==== Passage given ====

TTL is notable for being a widespread integrated circuit (IC) family used in many applications such as computers, industrial controls, test equipment and instrumentation, consumer electronics, synthesizers, etc. The designation TTL is sometimes used to mean TTL-compatible logic levels, even when not associated directly with TTL integrated circuits, for example as a label on the inputs and outputs of electronic instruments.
*TTL contrasts with the preceding resistor-transistor logic (RTL) and diode-transistor logic (DTL) generations by using transistors not only to amplify the output but also to isolate the inputs. The p-n junction of a diode has considerable capacitance, so changing the logic level of an input connected to a diode, as in DTL, requires considerable time and energy.
As shown in the top schematic at right, the fundamental concept of TTL is to isolate the inputs by using a common-base connection, and amplify the function using a common emitter connection. Note that the base of the output transistor is driven high only by the forward-biased base-collector junction of the input transistor. The second schematic adds to this a “totem-pole output”. When V2 is off (output equals 1), the resistors turn V3 on and V4 off, resulting in a stronger 1 output. When V2 is on, it activates V4, driving 0 to the output. The diode forces the emitter of V3 to ~0.7 V, while V4 base-emitter junction and V2 collector-emitter junction pull its base to a voltage ~0.7, turning it off. By removing pull-up and pull-down resistors from the output stage, this allows the strength of the gate to be increased without proportionally affecting power consumption.
TTL is particularly well suited to integrated circuits because the inputs of a gate may all be integrated into a single base region to form a multiple-emitter transistor. Such a highly customized part might increase the cost of a circuit where each transistor is in a separate package, but, by combining several small on-chip components into one larger device, it conversely reduces the cost of implementation on an IC.
As with all bipolar logic, a small current must be drawn from a TTL input to ensure proper logic levels. The total current drawn must be within the capacities of the preceding stage, which limits the number of nodes that can be connected (the fanout).

====

* _Set exercise 1_
Find every line in the entries that contains the string "numericTimeSignature", and copy each of those lines.

==== Records for this task ====

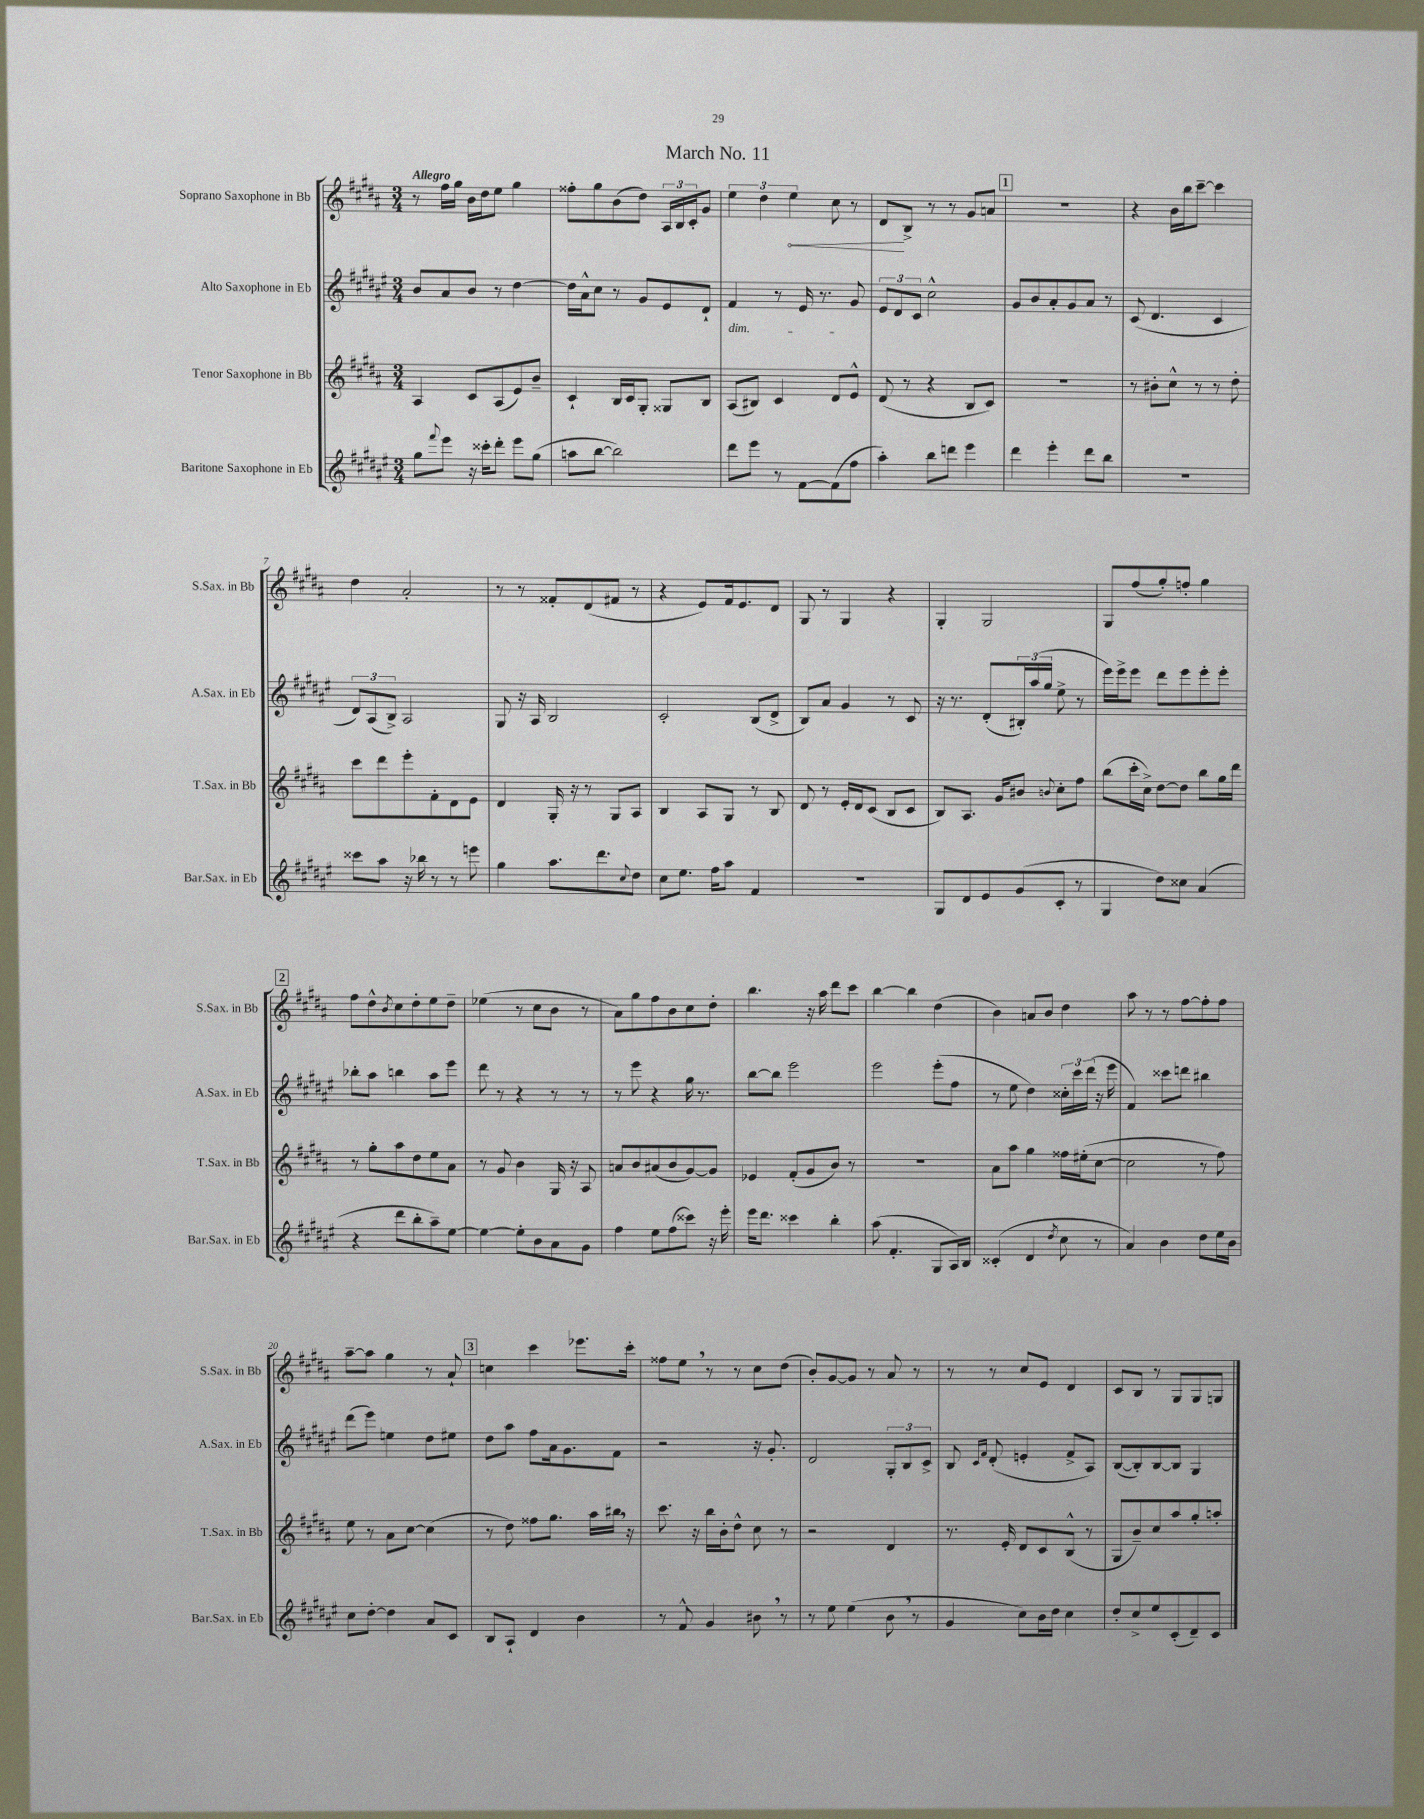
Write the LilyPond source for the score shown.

\header { title = "March No. 11" }
<<
\new StaffGroup <<
\new Staff = "s0" \with { instrumentName = "Soprano Saxophone in Bb" shortInstrumentName = "S.Sax. in Bb" } {
    \clef treble \key b \major \numericTimeSignature \time 3/4 \tempo "Allegro"
    r8 fis''16 gis''16 b'16 dis''16 e''8 gis''4 |
    fisis''8-. gis''8 b'8( dis''8) \tuplet 3/2 { ais16 b16 cis'16-. } gis'8 |
    \tuplet 3/2 { e''4 dis''4 \once \override Hairpin.circled-tip = ##t e''4\< } cis''8 r8 |
    dis'8\! b8-> r8 r8 gis'8 a'8 |
    \mark \markup { \box "1" } R2. |
    r4 b'16 b''16 cis'''8~-- cis'''4 |
    dis''4 ais'2-. |
    r8 r8 fisis'8-. dis'8( fis'8 r8 |
    r4 e'8) fis'16 e'8. dis'8 |
    gis8 r8 gis4 r4 |
    gis4-. gis2 |
    gis8 fis''8( gis''8-.) f''8-. gis''4 |
    \mark \markup { \box "2" } fis''8 dis''8-^ \acciaccatura { b'8 } cis''8 dis''8-. e''8 dis''8-- |
    ees''4( r8 cis''8 b'8 r8 |
    ais'8) gis''8 fis''8 b'8 cis''8 dis''8-. |
    b''4. r16 ais''16 dis'''8 cis'''8 |
    b''4~ b''4 dis''4( |
    b'4) a'8 b'8 dis''4 |
    ais''8 r8 r8 fis''8~ fis''8-. fis''8 |
    ais''8~-- ais''8 gis''4 r8 ais'8-! |
    \mark \markup { \box "3" } c''4 cis'''4 ees'''8. cis'''16-. |
    fisis''8 e''8 \breathe r8 r8 cis''8 dis''8( |
    b'8-.) gis'8~ gis'8 r8 ais'8 r8 |
    r8 r8 cis''8 e'8 dis'4 |
    cis'8 b8 r8 gis8 gis8 g8 \bar "|." |
}
\new Staff = "s1" \with { instrumentName = "Alto Saxophone in Eb" shortInstrumentName = "A.Sax. in Eb" } {
    \clef treble \key fis \major \numericTimeSignature \time 3/4
    b'8 ais'8 b'8 r8 dis''4~ |
    dis''16 ais'16-^ cis''8 r8 gis'8 eis'8 dis'8-! |
    fis'4\dim r8 eis'16 r8. gis'8\! |
    \tuplet 3/2 { eis'8 dis'8 cis'8 } cis''2-^ |
    \mark \markup { \box "1" } gis'8 b'8 ais'8-. gis'8 ais'8 r8 |
    cis'8( dis'4. cis'4 |
    \tuplet 3/2 { dis'8) ais8( b8->) } ais2 |
    gis8 r16 ais16 b2 |
    cis'2-. b8( dis'8-> |
    b8) ais'8 gis'4 r8 cis'8 |
    r16 r8. dis'8-.( \tuplet 3/2 { bis16-.) ais''16( gis''16 } eis''8-> r8 |
    eis'''16) eis'''16-> eis'''8 dis'''8 eis'''8 eis'''8-. eis'''8-. |
    \mark \markup { \box "2" } bes''8-. ais''8 b''4 ais''8 eis'''8 |
    dis'''8 r8 r4 r8 r8 |
    r8 eis'''8 r4 gis''16 r8. |
    b''8~ b''8 eis'''2 |
    eis'''2 eis'''8-.( fis''8 |
    r8 eis''8 dis''4) \tuplet 3/2 { cisis''16-. cis'''16 dis'''16( } r16 eis'''16 |
    fis'4) cisis'''8 d'''8 bis''4 |
    dis'''8( eis'''8) e''4 dis''8 eis''8 |
    \mark \markup { \box "3" } dis''8 ais''8 fis''8 ais'16 gis'8. fis'8 |
    r2 r16 gis'8.-. |
    dis'2 \tuplet 3/2 { gis8-. b8 cis'8-> } |
    b8 \grace { cis'16 fis'16 } dis'8-.( e'4-. fis'8-> ais8) |
    b8~( b8-.) b8~ b8 gis4 \bar "|." |
}
\new Staff = "s2" \with { instrumentName = "Tenor Saxophone in Bb" shortInstrumentName = "T.Sax. in Bb" } {
    \clef treble \key b \major \numericTimeSignature \time 3/4
    ais4 cis'8 ais8( e'8) b'8-- |
    cis'4-! b16 cis'16 gis8-. gisis8 b8 |
    ais8( bis8) cis'4 dis'8 e'8-^ |
    dis'8( r8 r4 b8 cis'8) |
    \mark \markup { \box "1" } R2. |
    r8 bis'8-. cis''8-^ r8 r8 dis''8-. |
    cis'''8 dis'''8 e'''8-. fis'8-. dis'8 e'8 |
    dis'4 gis16-. r16 r8 gis8 ais8 |
    b4 ais8 gis8 r8 b8 |
    dis'8 r8 e'16-. dis'16 cis'8( b8 cis'8 |
    b8) ais8. gis'16 bis'8 \appoggiatura { b'8 } cis''8-. fis''8 |
    b''8( cis'''16-. cis''16->) dis''8~ dis''8 b''8 gis''16 dis'''16 |
    \mark \markup { \box "2" } r8 gis''8-. ais''8 dis''8 e''8 ais'8 |
    r8 gis'8 b'4 gis16 r16 ais8 |
    a'8 b'8 ais'8( b'8 gis'8~) gis'8 |
    ees'4 fis'8-.( gis'8 b'8) r8 |
    R2. |
    ais'8 ais''8 gis''4 fisis''16 eis''16-.( cis''8~ |
    cis''2 r8 fis''8) |
    e''8 r8 ais'8 cis''8~ cis''4( |
    \mark \markup { \box "3" } r8 dis''8) fisis''8 gis''8. ais''16 bis''16 \breathe r16 |
    cis'''8. r16 b''16 b'16-. dis''8-^ cis''8 r8 |
    r2 dis'4 |
    r8. e'16-. dis'8 cis'8 b8-^( r8 |
    gis8 b'8--) cis''8 ais''8 gis''8-. a''8-. \bar "|." |
}
\new Staff = "s3" \with { instrumentName = "Baritone Saxophone in Eb" shortInstrumentName = "Bar.Sax. in Eb" } {
    \clef treble \key fis \major \numericTimeSignature \time 3/4
    gis''8 \appoggiatura { fis'''8 } eis'''8 r16 cisis'''16-. dis'''8-. eis'''8 gis''8( |
    a''8 b''8~ b''2) |
    dis'''8 eis'''8 r8 fis'8~ fis'8( fis''8 |
    ais''4-.) b''8 d'''8 eis'''4 |
    \mark \markup { \box "1" } dis'''4 eis'''4-. dis'''8 b''8 |
    R2. |
    cisis'''8 ais''8 r16 bes''16 r8 r8 e'''8 |
    gis''4 ais''8. dis'''8. \appoggiatura { cis''8 } dis''8 |
    cis''8 eis''8. fis''16 ais''8 fis'4 |
    R2. |
    gis8 dis'8 eis'8 gis'8( cis'8-. r8 |
    gis4 dis''8) cisis''8 ais'4( |
    \mark \markup { \box "2" } r4 dis'''8 b''8-. ais''8--) eis''8~ |
    eis''4~ eis''8-. b'8 ais'8 gis'8 |
    fis''4 eis''8 fis''8( cisis'''8) r16 eis'''16-. |
    eis'''16 dis'''8. cisis'''4 b''4-. |
    ais''8( fis'4.-. gis8 ais16) b16 |
    cisis'4-.( dis'4 \acciaccatura { dis''8 } cis''8 r8 |
    ais'4) b'4 dis''8 eis''16 b'16 |
    cis''8 dis''8~-. dis''4 ais'8 cis'8 |
    \mark \markup { \box "3" } b8 ais8-! dis'4 b'4 |
    r8 fis'8-^ gis'4 bis'8 \breathe r8 |
    r8 eis''8 eis''4( b'8 \breathe r8 |
    gis'4 cis''8) b'16 dis''16 cis''4 |
    dis''8-. cis''8-> eis''8 cis'8-.( dis'8--) cis'8 \bar "|." |
}
>>
>>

====

* _Set exercise 2_
According to the passage on TTL, what limits the number of nodes that can be connected (the fanout)?

* _Reply 1_
    \clef treble \key b \major \numericTimeSignature \time 3/4 \tempo "Allegro"
    \clef treble \key fis \major \numericTimeSignature \time 3/4
    \clef treble \key b \major \numericTimeSignature \time 3/4
    \clef treble \key fis \major \numericTimeSignature \time 3/4

* _Reply 2_
The total current drawn must stay within the capacities of the preceding stage.